Last Updated: 2025-02-19T21:42:18+0000

No hype, just facts—quantum’s creeping closer.

State of Quantum Computing

Microsoft’s Majorana 1 chip, with 8 topological qubits, promises a breakthrough: slashing error rates via physics, not fixes, aiming for smaller, simpler, scalable quantum computers. It’s a prototype—cryogenic, not room-temp—but a big step toward millions of qubits. Others (Google, IBM) lead in qubit count, but errors hobble them.

Why Care?

Quantum computing could crack problems—crypto, drug design, logistics—that classical machines choke on. Topological qubits might get us there faster, skipping years of scaling pain. It’s a race worth watching.

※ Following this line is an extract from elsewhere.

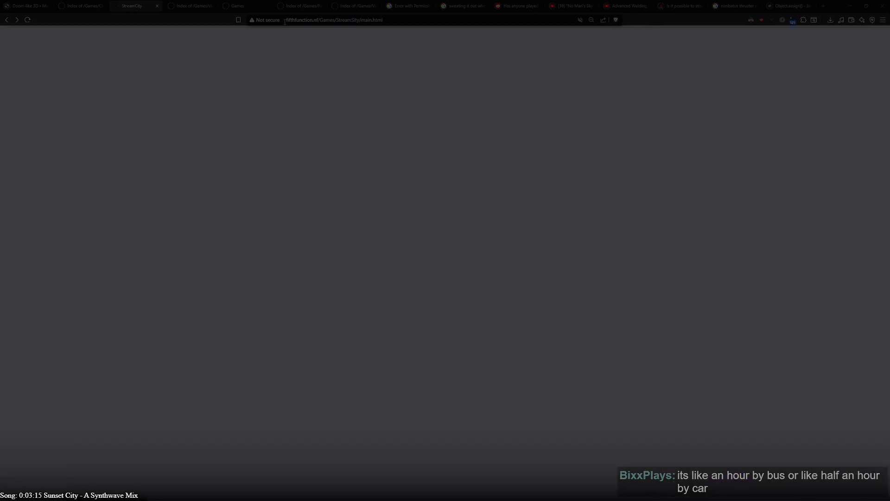
left_click(111, 107)
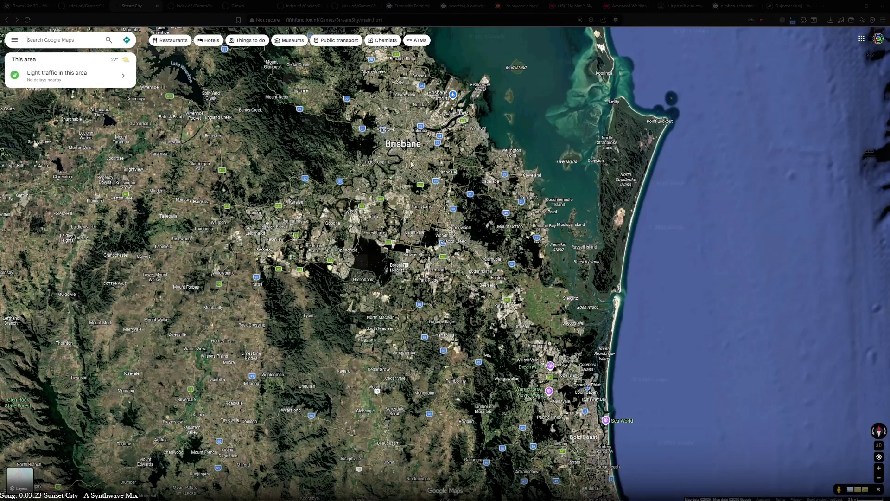
- Start directions with the Brisbane spot on the map as the origin
mouse_move(410, 146)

Timeline of Key Innovations

  • 2025: Microsoft’s Majorana 1 debuts topological qubits—8 now, aiming for a million, with error rates way down.
  • 2023: IBM hits 433 qubits, still noisy as hell.
  • 2019: Google claims “quantum supremacy” with 53 qubits—disputed, but a milestone.
  • 2011: D-Wave sells first commercial quantum annealer (limited use).
  • 1998: First 2-qubit quantum computer demos basic ops.
  • 1994: Shor’s algorithm shows quantum can break encryption, sparking interest.